January 19, 200520 yr Our company has a mixture of Macs and Windows XP machines. I have several layouts with headers set top print at the top of each printed page. If my layout is sized to be printed in two pages, the Mac prints exactly two pages. However, the Windows XP machines print an extra page at the end with the header on it. Why?
January 19, 200520 yr Jim: Windows machines render fonts a bit differently from Macs, resulting in slightly different page lengths (and, thus, sometimes an extra page, or a page less.) The solution I use is to have separate print layouts for different platforms, find what platform is printing via Get(SystemPlatform), and print to the layout for that platform. -Stanley
January 19, 200520 yr On the Windows side, something is sliding that is extending enough to print the third page.

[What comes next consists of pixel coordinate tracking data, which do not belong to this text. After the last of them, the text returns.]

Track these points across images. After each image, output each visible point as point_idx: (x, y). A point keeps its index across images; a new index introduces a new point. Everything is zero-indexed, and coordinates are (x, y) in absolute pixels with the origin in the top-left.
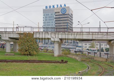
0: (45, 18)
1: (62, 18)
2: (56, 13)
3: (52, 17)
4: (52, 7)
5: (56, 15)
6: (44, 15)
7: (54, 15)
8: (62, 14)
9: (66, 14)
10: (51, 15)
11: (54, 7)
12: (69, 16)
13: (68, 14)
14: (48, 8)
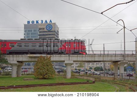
0: (26, 34)
1: (47, 35)
2: (40, 29)
3: (35, 34)
4: (35, 23)
5: (40, 32)
6: (25, 31)
7: (37, 31)
8: (47, 31)
9: (52, 31)
10: (34, 31)
11: (38, 23)
12: (55, 34)
13: (54, 31)
14: (31, 23)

As Stanley stated, it is probably a font difference that is causing that. One way to reduce this is to set the fixed margins for the print layout to .5 inches or more on all sides of the layout. It will get the printers to look at it a little closer. I would also recommend setting up the layout on a Windows machine because the Mac is a lot more forgiving in font differences, plus if the fonts you are using are larger on the Windows side, when you print on the Mac side, the font(s) will be a little smaller.
January 20, 200520 yr well said, if you fix the problem on the windows machine, you won't have the problem on the Mac anyway.